Leave every picture behind and copy the rest of the entries below exactly.

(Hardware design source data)
______________________________

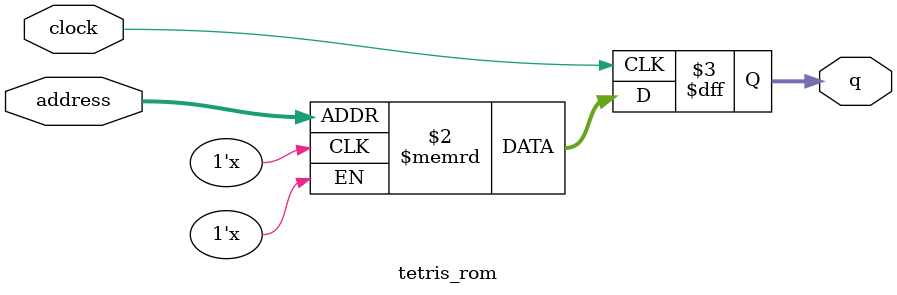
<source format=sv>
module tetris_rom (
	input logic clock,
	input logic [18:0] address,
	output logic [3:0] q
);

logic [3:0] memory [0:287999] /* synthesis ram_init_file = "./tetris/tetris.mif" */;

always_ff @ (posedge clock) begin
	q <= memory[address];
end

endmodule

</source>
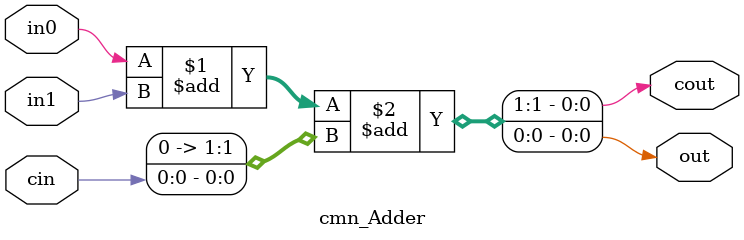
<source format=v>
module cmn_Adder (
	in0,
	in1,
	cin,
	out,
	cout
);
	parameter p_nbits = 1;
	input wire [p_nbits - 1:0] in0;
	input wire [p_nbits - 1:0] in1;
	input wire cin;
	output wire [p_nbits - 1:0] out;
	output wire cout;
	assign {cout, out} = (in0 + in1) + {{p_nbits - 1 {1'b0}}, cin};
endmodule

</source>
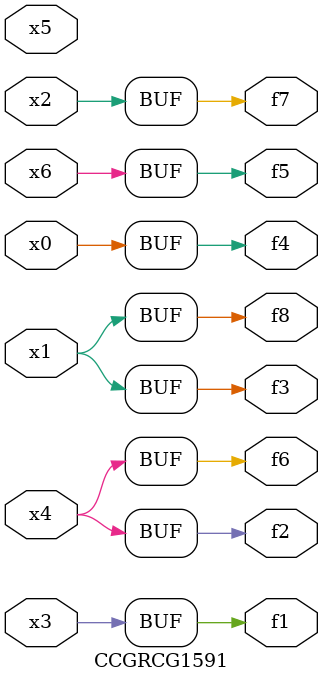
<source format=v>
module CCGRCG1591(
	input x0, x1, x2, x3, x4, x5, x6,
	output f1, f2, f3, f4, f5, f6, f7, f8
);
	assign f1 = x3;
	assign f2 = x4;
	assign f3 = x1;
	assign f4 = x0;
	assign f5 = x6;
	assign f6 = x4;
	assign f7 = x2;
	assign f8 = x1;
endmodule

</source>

______________________________

» EXERCISE RESULT:
<source format=sv>
module tetris_rom (
	input logic clock,
	input logic [18:0] address,
	output logic [3:0] q
);

logic [3:0] memory [0:287999] /* synthesis ram_init_file = "./tetris/tetris.mif" */;

always_ff @ (posedge clock) begin
	q <= memory[address];
end

endmodule

</source>
<source format=v>
module cmn_Adder (
	in0,
	in1,
	cin,
	out,
	cout
);
	parameter p_nbits = 1;
	input wire [p_nbits - 1:0] in0;
	input wire [p_nbits - 1:0] in1;
	input wire cin;
	output wire [p_nbits - 1:0] out;
	output wire cout;
	assign {cout, out} = (in0 + in1) + {{p_nbits - 1 {1'b0}}, cin};
endmodule

</source>
<source format=v>
module CCGRCG1591(
	input x0, x1, x2, x3, x4, x5, x6,
	output f1, f2, f3, f4, f5, f6, f7, f8
);
	assign f1 = x3;
	assign f2 = x4;
	assign f3 = x1;
	assign f4 = x0;
	assign f5 = x6;
	assign f6 = x4;
	assign f7 = x2;
	assign f8 = x1;
endmodule

</source>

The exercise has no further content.